What you have to do ▸
The number of lines below that contain the word "middle" is all that the answer should hold.

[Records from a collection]
···
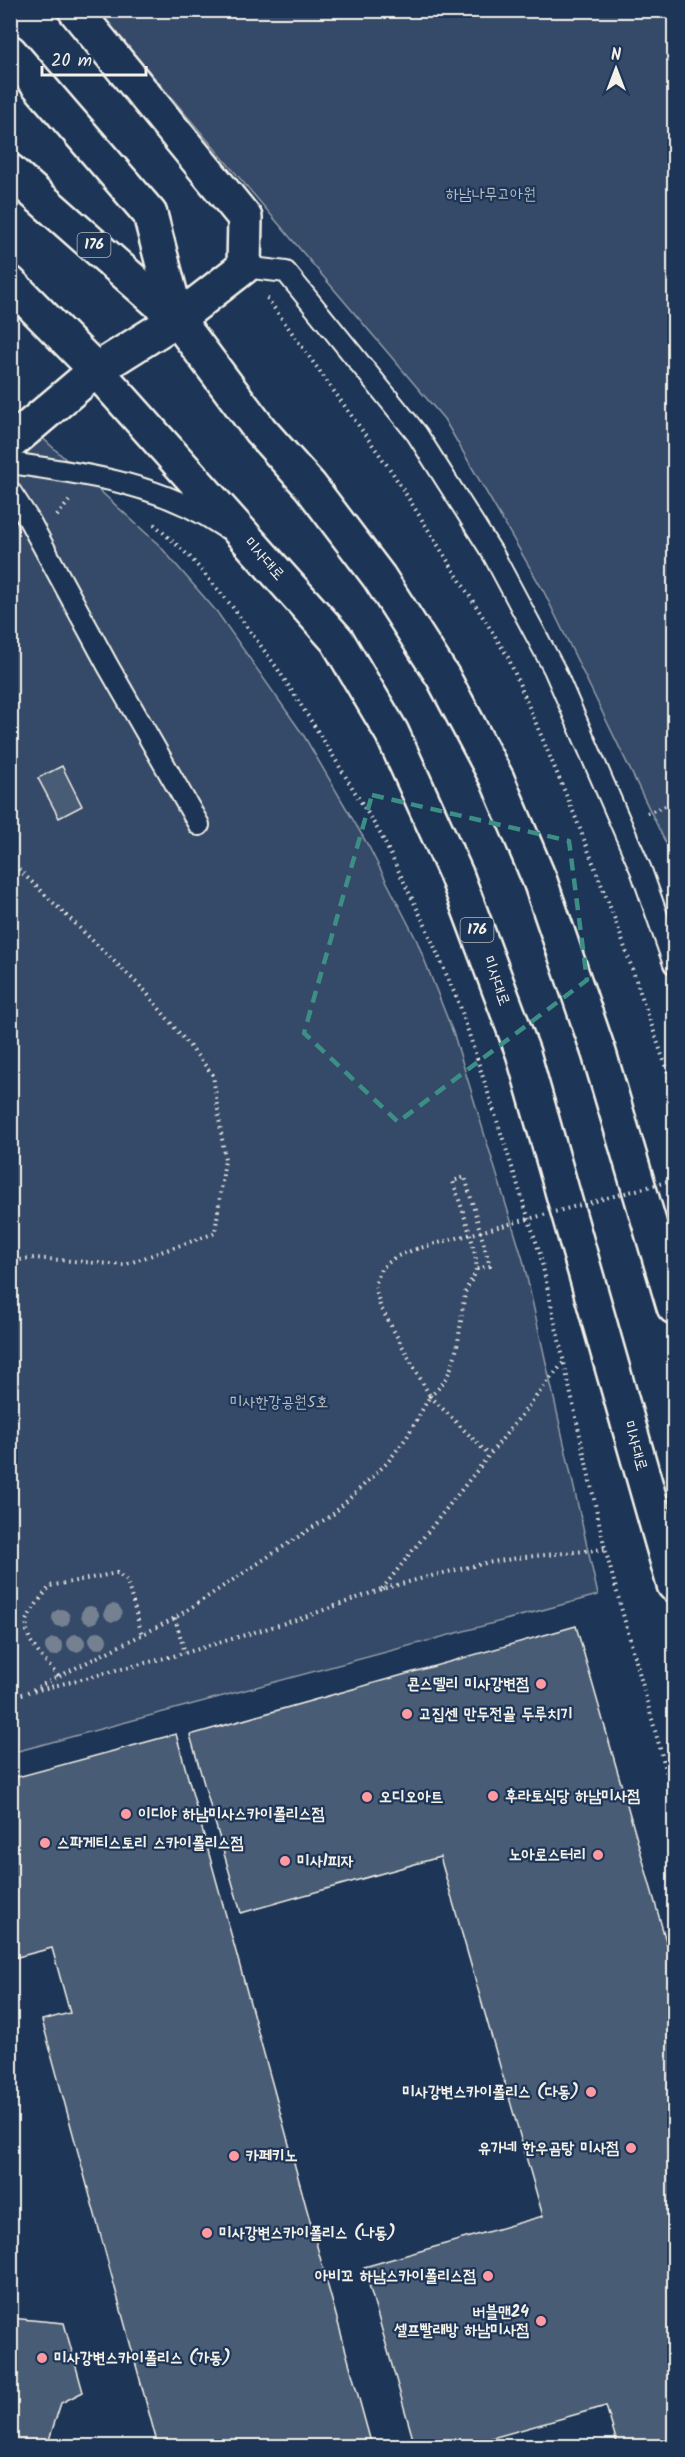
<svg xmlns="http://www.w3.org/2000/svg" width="685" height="2457" font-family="Kalam,'Poor Story',sans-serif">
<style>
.green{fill:#354a67;stroke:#949ea8;stroke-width:1.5}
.building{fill:#485b74;stroke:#f4f1e8;stroke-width:1.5}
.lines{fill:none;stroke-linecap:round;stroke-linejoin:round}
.service-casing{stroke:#f4f1e8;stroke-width:24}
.minor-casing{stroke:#f4f1e8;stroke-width:38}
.primary-casing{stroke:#f4f1e8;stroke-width:38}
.motorway-casing{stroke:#f4f1e8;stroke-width:38}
.path{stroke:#f4f1e8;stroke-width:4;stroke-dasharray:1.5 4.5;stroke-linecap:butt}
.service{stroke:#1d3557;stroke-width:20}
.minor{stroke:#1d3557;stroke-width:33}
.primary{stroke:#1d3557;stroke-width:33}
.motorway{stroke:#1d3557;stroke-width:33}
.path-bridge{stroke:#f4f1e8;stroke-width:4;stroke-dasharray:1.5 4.5;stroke-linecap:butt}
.tree{fill:#748191}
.marked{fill:none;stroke:#3d8f86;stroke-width:4.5;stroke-dasharray:12 8;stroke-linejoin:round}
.poi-dot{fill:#ff9aa2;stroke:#1d3557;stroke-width:2}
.labels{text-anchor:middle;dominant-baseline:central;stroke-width:4.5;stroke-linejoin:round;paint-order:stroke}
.shield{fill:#1d3557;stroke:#b4b9bc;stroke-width:1.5}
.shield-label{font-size:15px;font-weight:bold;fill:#f4f1e8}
.park-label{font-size:16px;fill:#bbbfc1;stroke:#1d3557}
.street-label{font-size:16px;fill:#f4f1e8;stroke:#1d3557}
.poi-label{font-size:16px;font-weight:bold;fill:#f4f1e8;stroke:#1d3557;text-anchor:start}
</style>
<rect width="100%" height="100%" fill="#1d3557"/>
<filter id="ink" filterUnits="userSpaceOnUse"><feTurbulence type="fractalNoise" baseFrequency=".0167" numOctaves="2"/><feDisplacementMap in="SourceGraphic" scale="12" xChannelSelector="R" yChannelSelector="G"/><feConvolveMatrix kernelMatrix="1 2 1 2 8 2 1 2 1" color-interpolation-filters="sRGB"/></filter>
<g filter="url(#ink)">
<g class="green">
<path d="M98,11h576v849l-130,-268 -100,-173z"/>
<path d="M10,408l149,137 58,67 87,124 65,111 48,94 37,94 69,225 75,335 -587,158z"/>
</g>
<g class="building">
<path d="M62,766l20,40 -23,12 -21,-40z"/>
<path d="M576,1626l98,343v477h-56l-12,-40 -142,40h-49l-51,-179 179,-51 -103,-359 -199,56 -51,-178z"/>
<path d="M176,1734l196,712h-214l-116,-426 28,-7 -18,-65 -42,11v-180z"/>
<path d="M10,2318l54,5 19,69 -22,11 -14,43h-37z"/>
</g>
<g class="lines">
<defs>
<g id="service">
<path d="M244,267l42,5 131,162 76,120 61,115 87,201 33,94"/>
<path d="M10,463c75,11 150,20 214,64"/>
<path d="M10,491l19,29 79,146 91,159"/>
</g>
<path id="minor" d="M10,443l86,-73 81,-51 67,-52 1,-49 -170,-208"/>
<g id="primary">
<path d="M177,319l83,111 50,56 69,91 64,100 54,102 43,102 59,172 75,254"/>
<path d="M96,370l241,270 55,93 64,141 67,179 151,532"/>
</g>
<g id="motorway">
<path d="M10,52l140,162 27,105"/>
<path d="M10,171l167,148"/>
<path d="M10,283l86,87"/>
</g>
</defs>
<use href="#service" class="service-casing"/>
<use href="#minor" class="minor-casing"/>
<use href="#primary" class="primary-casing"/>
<use href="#motorway" class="motorway-casing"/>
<g class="path">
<path d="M267,298l125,174 116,185 67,159 42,109 57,165"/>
<path d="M57,516l12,-15"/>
<path d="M154,524l36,33 41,48 46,63 47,73 57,94 44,90 35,81 80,248 65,295 69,250"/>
<path d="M647,813l27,-10"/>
<path d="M10,861l135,130 68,84 12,85 -10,73 -91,32 -90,-7 -24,3"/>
<path d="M477,1269l13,-3 -25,-89 -12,4c5,18 26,72 23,88 -1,9 -10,17 -11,25 -7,34 -4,79 -35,102l58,58"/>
<path d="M382,1589l181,-226"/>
<path d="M175,1618l10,35"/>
<path d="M58,1676c-11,-14 -38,-38 -30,-58 5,-11 15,-22 22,-32l67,-13 10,8 15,54"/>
<path d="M34,1691l151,-38 117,-35 80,-29 53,-14 51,-12 39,-6 80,-8"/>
<path d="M10,1697l16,-4 149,-75 158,-104 54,-51 20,-26 23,-41 -50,-90 -5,-21 6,-16 14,-12 21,-8"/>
</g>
<use href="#service" class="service"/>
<use href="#minor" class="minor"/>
<use href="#primary" class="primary"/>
<use href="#motorway" class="motorway"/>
<path class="path-bridge" d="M416,1249l258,-69"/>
</g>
<g class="tree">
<circle cx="113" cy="1613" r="9"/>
<circle cx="90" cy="1615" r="9"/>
<circle cx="61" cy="1618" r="9"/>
<circle cx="98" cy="1640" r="9"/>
<circle cx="76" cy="1643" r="9"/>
<circle cx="54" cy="1647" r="9"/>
</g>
</g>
<path class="marked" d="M372,795l197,46 18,139 -189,142 -94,-89z"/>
<g class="poi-dot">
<circle cx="541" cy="1684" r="6"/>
<circle cx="407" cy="1714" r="6"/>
<circle cx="493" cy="1796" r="6"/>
<circle cx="367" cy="1797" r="6"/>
<circle cx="126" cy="1814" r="6"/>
<circle cx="45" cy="1843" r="6"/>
<circle cx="598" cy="1855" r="6"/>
<circle cx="285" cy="1861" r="6"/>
<circle cx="591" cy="2092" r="6"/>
<circle cx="631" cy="2148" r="6"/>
<circle cx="234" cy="2156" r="6"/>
<circle cx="207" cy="2233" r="6"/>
<circle cx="488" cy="2276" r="6"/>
<circle cx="541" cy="2321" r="6"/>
<circle cx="42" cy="2358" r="6"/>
</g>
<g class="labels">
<g class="shield">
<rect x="77.5" y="233" width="33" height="24" rx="4.5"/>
<rect x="460.5" y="918" width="33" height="24" rx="4.5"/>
</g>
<g class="shield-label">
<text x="94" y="245">176</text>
<text x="477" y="930">176</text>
</g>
<g class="park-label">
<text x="491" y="194">하남나무고아원</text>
<text x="279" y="1402">미사한강공원5호</text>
</g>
<g class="street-label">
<text transform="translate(264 559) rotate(48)">미사대로</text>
<text transform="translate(496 981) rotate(70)">미사대로</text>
<text transform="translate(635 1446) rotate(74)">미사대로</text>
</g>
<g class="poi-label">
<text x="529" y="1684" text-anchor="end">콘스델리 미사강변점</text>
<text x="419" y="1714">고집센 만두전골 두루치기</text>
<text x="505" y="1796">후라토식당 하남미사점</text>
<text x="379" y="1797">오디오아트</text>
<text x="138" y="1814">이디야 하남미사스카이폴리스점</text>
<text x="57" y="1843">스파게티스토리 스카이폴리스점</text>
<text x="586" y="1855" text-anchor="end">노아로스터리</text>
<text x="297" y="1861">미사1피자</text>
<text x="579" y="2092" text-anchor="end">미사강변스카이폴리스 (다동)</text>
<text x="619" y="2148" text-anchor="end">유가네 한우곰탕 미사점</text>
<text x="246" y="2156">카페키노</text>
<text x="219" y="2233">미사강변스카이폴리스 (나동)</text>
<text x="476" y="2276" text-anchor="end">아비꼬 하남스카이폴리스점</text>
<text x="529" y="2312" text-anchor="end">버블맨24<tspan x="529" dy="18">셀프빨래방 하남미사점</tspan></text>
<text x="54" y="2358">미사강변스카이폴리스 (가동)</text>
</g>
</g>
<rect width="685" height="2457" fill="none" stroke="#1d3557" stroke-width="36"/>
<rect x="18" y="18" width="649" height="2421" fill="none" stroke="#f4f1e8" stroke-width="2" filter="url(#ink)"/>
<g transform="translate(616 69)" stroke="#1d3557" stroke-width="4.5" paint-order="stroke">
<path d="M0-4.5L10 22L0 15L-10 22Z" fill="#f4f1e8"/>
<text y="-9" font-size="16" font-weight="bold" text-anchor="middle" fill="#f4f1e8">N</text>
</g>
<path d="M42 66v9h104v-9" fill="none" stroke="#f4f1e8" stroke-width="3"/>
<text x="51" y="66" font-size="18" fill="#f4f1e8" stroke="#1d3557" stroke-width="4.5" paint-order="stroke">20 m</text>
</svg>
···
Solution to the exercise ▸
2